Action item: Reproduce every line of the records below word for word, omitting the pictures.

-------- Records supplied --------

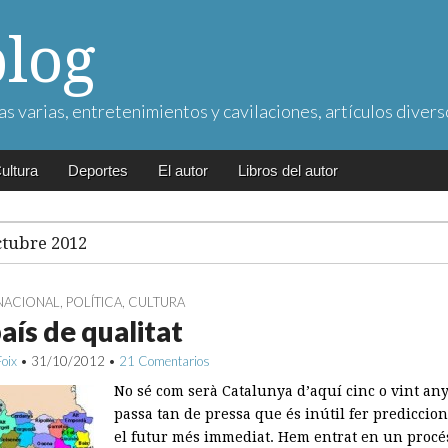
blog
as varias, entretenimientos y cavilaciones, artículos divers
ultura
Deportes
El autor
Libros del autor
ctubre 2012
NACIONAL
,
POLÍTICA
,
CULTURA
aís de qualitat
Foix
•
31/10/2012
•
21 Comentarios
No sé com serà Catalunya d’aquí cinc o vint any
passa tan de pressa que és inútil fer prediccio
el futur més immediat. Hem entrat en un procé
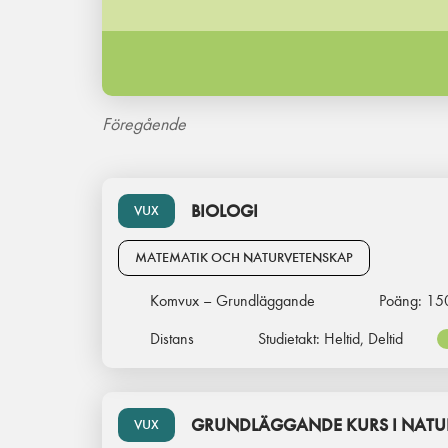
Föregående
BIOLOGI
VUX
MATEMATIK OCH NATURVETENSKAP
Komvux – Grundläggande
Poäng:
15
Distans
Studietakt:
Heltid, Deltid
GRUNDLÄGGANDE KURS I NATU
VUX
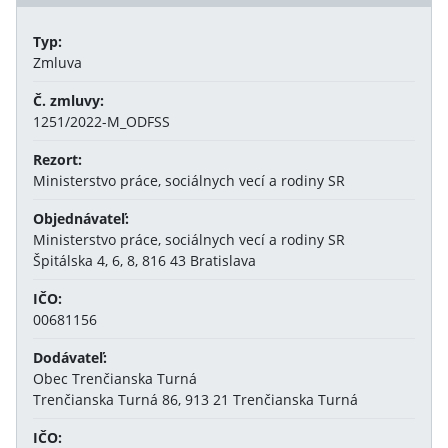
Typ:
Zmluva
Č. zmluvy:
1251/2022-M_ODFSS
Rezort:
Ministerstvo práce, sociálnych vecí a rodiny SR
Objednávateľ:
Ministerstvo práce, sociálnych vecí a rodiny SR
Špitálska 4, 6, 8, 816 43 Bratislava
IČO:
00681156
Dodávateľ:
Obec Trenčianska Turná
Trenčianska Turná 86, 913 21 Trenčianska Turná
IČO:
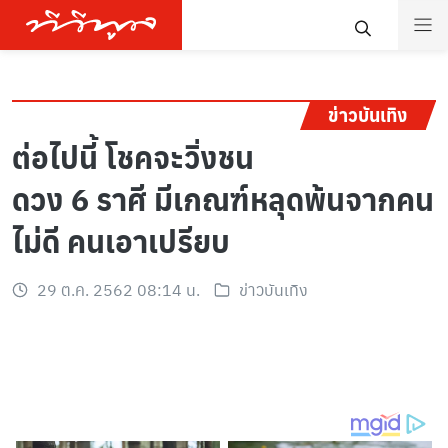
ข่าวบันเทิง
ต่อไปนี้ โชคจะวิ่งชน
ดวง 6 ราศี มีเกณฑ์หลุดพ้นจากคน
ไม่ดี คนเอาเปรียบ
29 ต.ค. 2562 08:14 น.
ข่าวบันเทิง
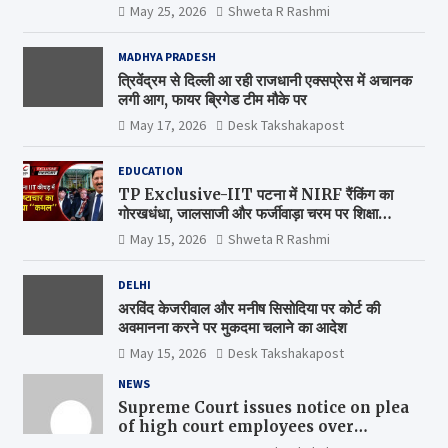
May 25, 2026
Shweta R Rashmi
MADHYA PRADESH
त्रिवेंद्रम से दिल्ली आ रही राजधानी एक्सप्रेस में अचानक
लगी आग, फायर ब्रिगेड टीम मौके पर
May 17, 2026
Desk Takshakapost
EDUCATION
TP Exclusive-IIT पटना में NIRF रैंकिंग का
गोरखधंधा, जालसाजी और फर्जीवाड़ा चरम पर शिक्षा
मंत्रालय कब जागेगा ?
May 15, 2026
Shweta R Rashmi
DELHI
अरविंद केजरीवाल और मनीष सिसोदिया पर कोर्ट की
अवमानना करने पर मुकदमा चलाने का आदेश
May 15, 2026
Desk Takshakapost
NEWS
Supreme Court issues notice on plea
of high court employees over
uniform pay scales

--------

Result for this task:
blog
as varias, entretenimientos y cavilaciones, artículos divers
ultura
Deportes
El autor
Libros del autor
ctubre 2012
NACIONAL
,
POLÍTICA
,
CULTURA
aís de qualitat
Foix
•
31/10/2012
•
21 Comentarios
No sé com serà Catalunya d’aquí cinc o vint any
passa tan de pressa que és inútil fer prediccio
el futur més immediat. Hem entrat en un procé
Föregående
BIOLOGI
VUX
MATEMATIK OCH NATURVETENSKAP
Komvux – Grundläggande
Poäng:
15
Distans
Studietakt:
Heltid, Deltid
GRUNDLÄGGANDE KURS I NATU
VUX
Typ:
Zmluva
Č. zmluvy:
1251/2022-M_ODFSS
Rezort:
Ministerstvo práce, sociálnych vecí a rodiny SR
Objednávateľ:
Ministerstvo práce, sociálnych vecí a rodiny SR
Špitálska 4, 6, 8, 816 43 Bratislava
IČO:
00681156
Dodávateľ:
Obec Trenčianska Turná
Trenčianska Turná 86, 913 21 Trenčianska Turná
IČO:
ข่าวบันเทิง
ต่อไปนี้ โชคจะวิ่งชน
ดวง 6 ราศี มีเกณฑ์หลุดพ้นจากคน
ไม่ดี คนเอาเปรียบ
29 ต.ค. 2562 08:14 น.
ข่าวบันเทิง
May 25, 2026
Shweta R Rashmi
MADHYA PRADESH
त्रिवेंद्रम से दिल्ली आ रही राजधानी एक्सप्रेस में अचानक
लगी आग, फायर ब्रिगेड टीम मौके पर
May 17, 2026
Desk Takshakapost
EDUCATION
TP Exclusive-IIT पटना में NIRF रैंकिंग का
गोरखधंधा, जालसाजी और फर्जीवाड़ा चरम पर शिक्षा
मंत्रालय कब जागेगा ?
May 15, 2026
Shweta R Rashmi
DELHI
अरविंद केजरीवाल और मनीष सिसोदिया पर कोर्ट की
अवमानना करने पर मुकदमा चलाने का आदेश
May 15, 2026
Desk Takshakapost
NEWS
Supreme Court issues notice on plea
of high court employees over
uniform pay scales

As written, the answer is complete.